Speakers at the summit included farmers, technologists and researchers. An early theme emerged when it was noted that dairy systems based on corn have been able to double their efficiency every 20 years. It was clear that the competing challenges of productivity and environmental impacts are keeping communities awake in both Ireland and NZ.
Rooted in grass and fed with rain, neither Ireland nor NZ has any closer likeness than the other. When it comes to grass-based rotational grazing it turns out that both countries have been doing the same things, alone. However, the rate of collaboration is growing fast as both countries are seeking to up their game and realise that their competition is coming from outside this natural friendship, not within it.
This is not new, we have existing connections with farmers getting experience in each country, contractors travelling, researchers collaborating, companies trading – the summit amplified those links and builds on the context of technology applications and development.
Existing collaborations include: The Pasture Summit attended by communities of researchers and farmers from both countries; The Livestock Research Group under the Global Research Alliance, which looks at greenhouse gas reduction opportunities and is jointly chaired by NZ and Ireland; and the Statement on Joint Cooperation, which sees Irish Department of Agriculture, Food, and the Marine (DAFM) officials, and the Ministry for Primary Industries (MPI), meeting annually for agriculture policy dialogues.
The summit was launched by our Agriculture and Trade Minister Damien O’Connor, and the Irish Minister for Agriculture, Food and the Marine, Charlie McConalogue TD.
The similarities between the countries goes beyond pasture-based farming systems. NZ and Ireland are both island nations with an export focus, cultures of innovation and deep affinity with the land. Each country is a natural market for the other’s technology and they also share an aspiration to have global impact.
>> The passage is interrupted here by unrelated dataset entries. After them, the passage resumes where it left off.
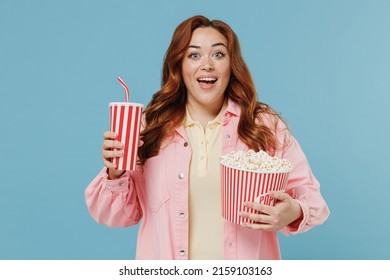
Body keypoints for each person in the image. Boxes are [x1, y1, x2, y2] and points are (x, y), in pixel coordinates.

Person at [85, 15, 330, 260]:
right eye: (194, 55)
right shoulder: (149, 128)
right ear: (179, 65)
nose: (207, 65)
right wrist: (115, 172)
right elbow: (113, 215)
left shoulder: (262, 124)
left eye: (218, 54)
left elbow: (313, 199)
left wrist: (294, 211)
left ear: (231, 65)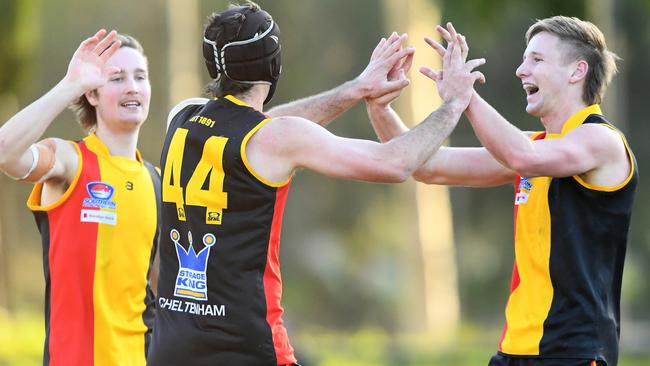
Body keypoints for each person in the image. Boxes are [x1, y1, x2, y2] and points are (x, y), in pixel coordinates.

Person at [147, 2, 485, 365]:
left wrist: (356, 90)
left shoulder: (181, 118)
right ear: (273, 65)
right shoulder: (275, 138)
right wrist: (453, 103)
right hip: (246, 346)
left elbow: (256, 126)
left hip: (171, 348)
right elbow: (396, 163)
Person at [366, 17, 636, 366]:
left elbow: (521, 156)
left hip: (574, 352)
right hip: (515, 351)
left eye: (536, 60)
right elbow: (425, 166)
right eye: (524, 59)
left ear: (577, 71)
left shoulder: (602, 141)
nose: (521, 70)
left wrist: (466, 97)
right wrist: (378, 105)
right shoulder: (534, 147)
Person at [0, 30, 160, 365]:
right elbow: (5, 153)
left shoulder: (155, 180)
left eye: (140, 76)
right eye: (117, 78)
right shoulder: (70, 161)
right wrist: (69, 85)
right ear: (93, 95)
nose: (132, 86)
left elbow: (161, 291)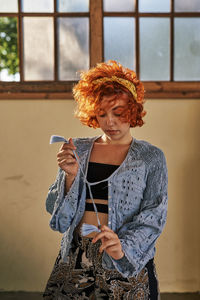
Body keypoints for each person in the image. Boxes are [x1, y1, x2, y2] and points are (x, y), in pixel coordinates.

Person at [43, 60, 168, 300]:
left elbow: (154, 216)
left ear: (132, 111)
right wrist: (69, 177)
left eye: (118, 113)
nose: (109, 122)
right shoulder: (77, 149)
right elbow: (54, 211)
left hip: (125, 259)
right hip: (76, 258)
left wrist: (123, 248)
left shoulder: (151, 158)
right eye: (102, 114)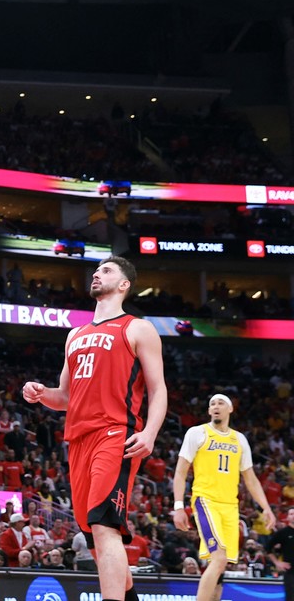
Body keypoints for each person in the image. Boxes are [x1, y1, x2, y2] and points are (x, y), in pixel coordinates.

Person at [23, 257, 167, 601]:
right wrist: (41, 393)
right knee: (94, 537)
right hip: (78, 439)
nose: (97, 274)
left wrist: (150, 433)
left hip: (115, 434)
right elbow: (65, 397)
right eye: (97, 270)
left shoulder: (138, 328)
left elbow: (158, 388)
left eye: (106, 270)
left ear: (124, 284)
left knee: (104, 526)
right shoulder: (75, 335)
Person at [171, 394, 276, 601]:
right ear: (209, 411)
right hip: (206, 500)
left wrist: (266, 508)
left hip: (230, 506)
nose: (216, 406)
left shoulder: (239, 439)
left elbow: (251, 479)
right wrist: (178, 506)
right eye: (212, 404)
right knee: (219, 558)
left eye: (220, 403)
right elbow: (180, 472)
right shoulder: (197, 433)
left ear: (230, 409)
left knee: (220, 566)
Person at [265, 508, 294, 600]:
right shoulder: (283, 533)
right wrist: (277, 562)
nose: (293, 516)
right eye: (291, 514)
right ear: (287, 517)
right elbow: (267, 548)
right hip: (291, 571)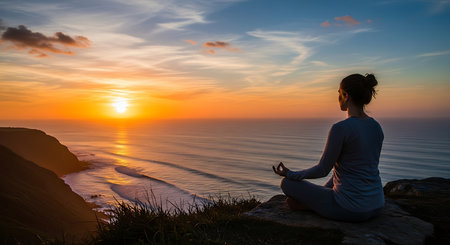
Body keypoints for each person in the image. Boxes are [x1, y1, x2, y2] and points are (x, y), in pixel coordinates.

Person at [273, 73, 384, 222]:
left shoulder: (341, 128)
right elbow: (353, 169)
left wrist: (291, 174)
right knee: (337, 175)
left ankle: (312, 205)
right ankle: (317, 203)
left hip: (351, 208)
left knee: (286, 184)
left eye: (339, 93)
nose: (338, 97)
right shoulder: (376, 127)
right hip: (377, 204)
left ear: (346, 95)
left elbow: (323, 169)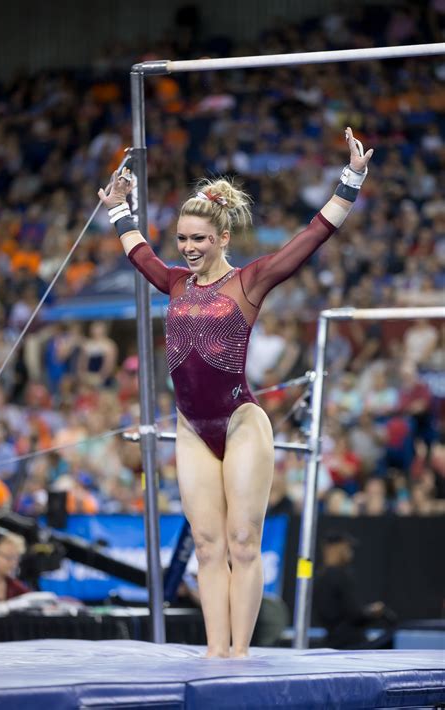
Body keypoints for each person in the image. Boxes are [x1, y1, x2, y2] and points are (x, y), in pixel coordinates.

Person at [99, 127, 373, 658]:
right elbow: (139, 252)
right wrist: (119, 209)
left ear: (223, 239)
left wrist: (351, 179)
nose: (188, 248)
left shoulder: (251, 281)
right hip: (191, 429)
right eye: (182, 239)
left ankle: (240, 655)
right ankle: (213, 652)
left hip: (241, 422)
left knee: (243, 542)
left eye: (199, 239)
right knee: (206, 544)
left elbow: (313, 235)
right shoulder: (175, 283)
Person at [313, 531, 396, 649]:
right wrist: (374, 611)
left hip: (334, 641)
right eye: (347, 548)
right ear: (338, 549)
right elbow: (355, 615)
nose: (350, 552)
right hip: (349, 644)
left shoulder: (322, 575)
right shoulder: (338, 575)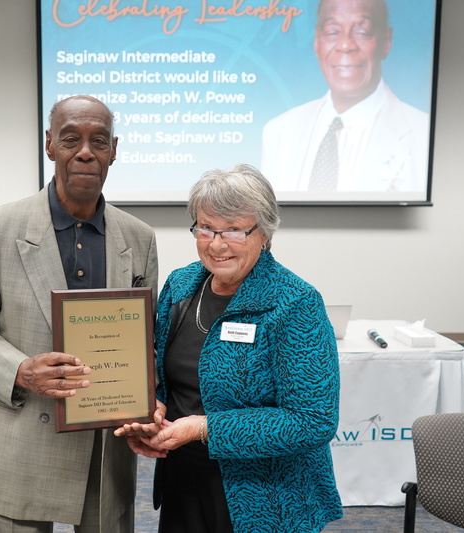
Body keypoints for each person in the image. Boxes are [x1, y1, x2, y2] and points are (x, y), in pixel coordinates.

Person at [0, 95, 159, 533]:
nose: (85, 151)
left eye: (98, 141)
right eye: (70, 139)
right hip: (22, 442)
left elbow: (145, 341)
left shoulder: (139, 238)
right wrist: (21, 370)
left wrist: (147, 398)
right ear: (49, 146)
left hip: (105, 447)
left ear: (113, 150)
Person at [116, 164, 342, 532]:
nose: (217, 244)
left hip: (264, 493)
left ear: (264, 233)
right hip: (183, 477)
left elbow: (311, 421)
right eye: (205, 227)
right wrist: (151, 409)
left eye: (235, 229)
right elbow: (162, 372)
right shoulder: (182, 284)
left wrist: (203, 428)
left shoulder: (295, 303)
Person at [262, 0, 430, 193]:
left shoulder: (422, 135)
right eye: (333, 32)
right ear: (317, 41)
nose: (345, 45)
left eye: (363, 32)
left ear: (386, 41)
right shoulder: (278, 132)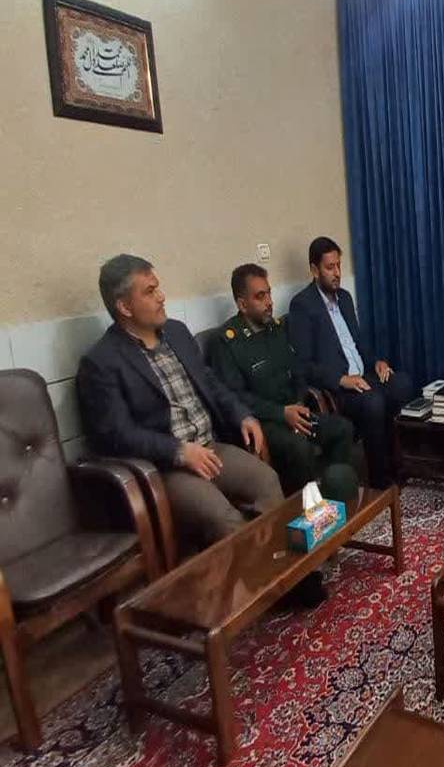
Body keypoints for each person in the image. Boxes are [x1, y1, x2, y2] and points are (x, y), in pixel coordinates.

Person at [77, 255, 285, 552]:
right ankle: (254, 577)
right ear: (124, 307)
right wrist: (178, 451)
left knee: (267, 482)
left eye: (158, 287)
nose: (162, 297)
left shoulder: (176, 333)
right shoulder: (101, 362)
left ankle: (275, 563)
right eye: (150, 292)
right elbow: (116, 435)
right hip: (167, 467)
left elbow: (211, 383)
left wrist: (243, 416)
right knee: (223, 518)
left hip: (211, 448)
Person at [209, 264, 357, 494]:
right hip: (266, 423)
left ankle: (336, 496)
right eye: (260, 296)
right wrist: (281, 413)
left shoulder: (276, 328)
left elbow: (297, 370)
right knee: (299, 448)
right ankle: (309, 510)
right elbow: (236, 398)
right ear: (242, 304)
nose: (269, 302)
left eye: (269, 293)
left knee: (342, 429)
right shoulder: (227, 341)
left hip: (294, 412)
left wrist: (299, 401)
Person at [288, 236, 414, 489]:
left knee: (402, 384)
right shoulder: (302, 305)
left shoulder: (344, 298)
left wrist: (376, 362)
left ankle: (396, 465)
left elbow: (358, 343)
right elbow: (303, 364)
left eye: (338, 266)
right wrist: (341, 379)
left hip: (364, 376)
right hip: (338, 389)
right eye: (330, 267)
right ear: (314, 270)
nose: (337, 273)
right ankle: (380, 481)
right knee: (374, 402)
Chair of AgTech Ireland Padraig Hennessy commented: “There is already a history of connection across our primary sectors and, since we face many of the same challenges, there is real potential to accelerate our agritech businesses through collaboration. This summit brought together experts to discuss farmer perspectives, agritech investment and environmental challenges.”
The summit was structured as three concurrent sessions covering Voice of the Farmer, Voice of Agritech business and Voice of the Planet.
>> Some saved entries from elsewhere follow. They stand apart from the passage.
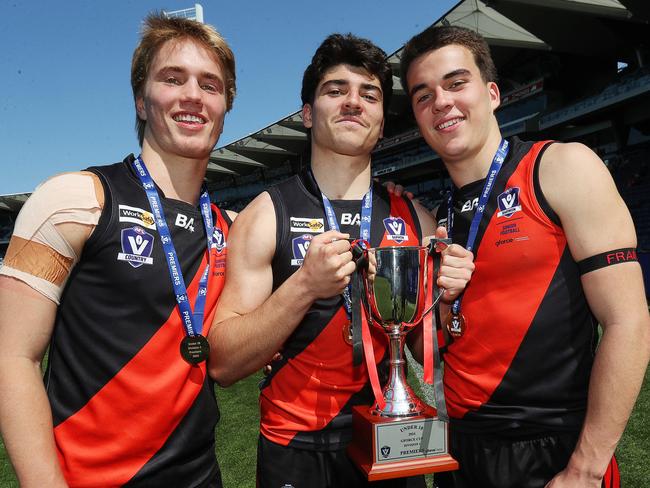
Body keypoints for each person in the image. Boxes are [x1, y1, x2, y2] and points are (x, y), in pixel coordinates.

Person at [207, 33, 474, 488]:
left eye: (368, 94)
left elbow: (425, 351)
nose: (354, 102)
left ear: (382, 122)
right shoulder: (266, 214)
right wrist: (304, 286)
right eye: (336, 90)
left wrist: (448, 301)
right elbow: (224, 363)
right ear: (308, 114)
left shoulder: (416, 219)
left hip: (396, 440)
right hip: (297, 447)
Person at [398, 24, 650, 488]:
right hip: (460, 452)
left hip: (554, 452)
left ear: (492, 93)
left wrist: (586, 468)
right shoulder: (440, 219)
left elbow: (628, 320)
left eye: (456, 83)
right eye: (423, 96)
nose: (442, 102)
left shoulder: (563, 167)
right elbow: (430, 349)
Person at [0, 14, 236, 487]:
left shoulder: (230, 228)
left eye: (210, 84)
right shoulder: (73, 200)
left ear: (226, 104)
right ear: (141, 100)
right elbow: (12, 357)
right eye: (173, 79)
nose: (193, 94)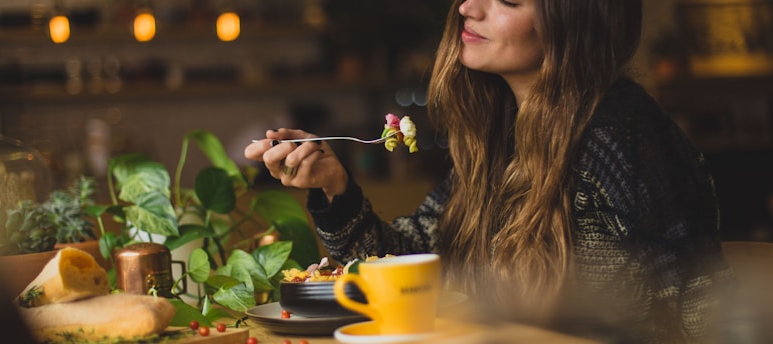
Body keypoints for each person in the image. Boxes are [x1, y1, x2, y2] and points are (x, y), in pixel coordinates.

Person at [245, 0, 733, 342]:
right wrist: (336, 187)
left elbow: (697, 303)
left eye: (507, 0)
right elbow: (411, 267)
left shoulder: (620, 133)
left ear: (573, 23)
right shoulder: (501, 139)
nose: (467, 8)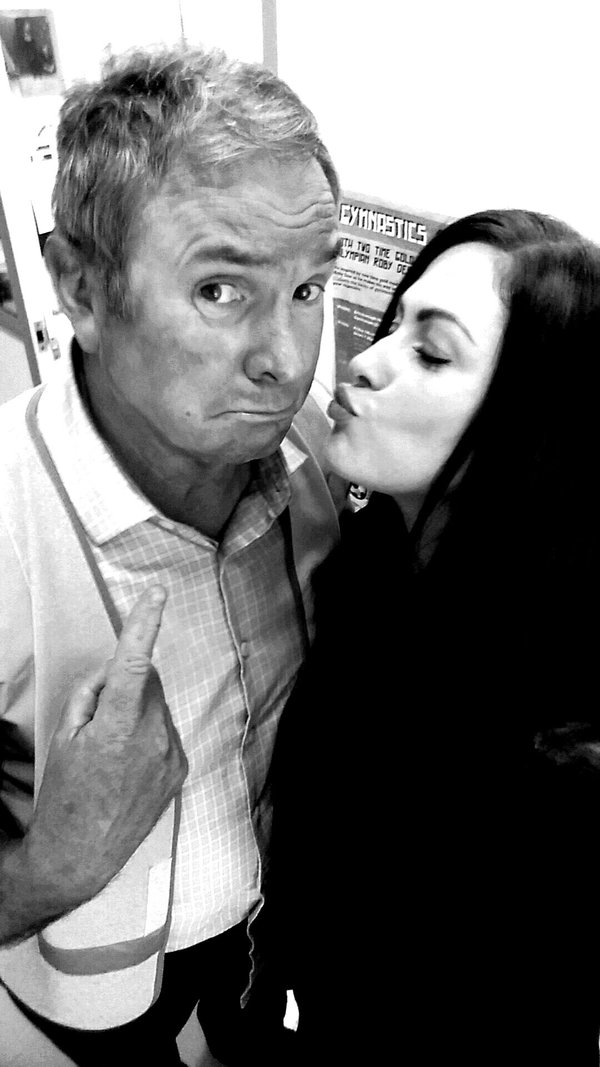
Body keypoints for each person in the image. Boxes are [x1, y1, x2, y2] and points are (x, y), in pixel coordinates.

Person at [0, 44, 343, 1067]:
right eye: (221, 290)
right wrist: (50, 868)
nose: (287, 362)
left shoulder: (317, 454)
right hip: (88, 977)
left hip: (268, 937)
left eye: (309, 287)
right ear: (81, 288)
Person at [269, 209, 600, 1065]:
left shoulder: (557, 746)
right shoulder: (369, 569)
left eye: (433, 352)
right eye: (395, 321)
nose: (369, 360)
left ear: (533, 425)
In the first session, dairy farmers from both countries shared their perspectives on lifting production while doing more with less. The role of technology in preparing farms for succession or attracting and keeping key staff was discussed. Panellists spoke through their experiences with heat detection, voluntary milking and virtual fencing. It was also noted that in NZ there’s been a belief that the cow must fit the system, but with constrained platforms the Irish beliefs have had to be based on the system fitting the cow. Both systems have also operated at different scales, so bringing insights together through technology use has great opportunities for learning from each other.
The session on agritech business included the NZ farm accounting business Figured, which has developed strong partnerships in Ireland, and Irish business Emydex, which has deployed automation systems in NZ meat plants.
Investment opportunities were also discussed by leading representatives of Agritech and Agrifood investor Finistere Ventures. Key takeaways from this session included to get the right balance of skills and experience in a business, especially when the business stage is moving towards expansion in new markets.
Finally, the Voice of the Planet session had industry experts sharing their perspectives on the tools and approaches to mitigating environmental impacts. New developments in animal diets and breeding were discussed, including the importance of early life rumen development and mixed species swards to reduce methane production. The role of farms as full ecosystem service providers which not only produce food, but also enable biodiversity and natural habitats, as well as carbon offsetting opportunities.
This was the first NZ Ireland Agritech Summit but not the last. Both AgriTechNZ and AgTech Ireland will persist relations through key events like Irish National Ploughing in September and National Fieldays in November.
This article first appeared in the June 2022 issue of Dairy Farmer.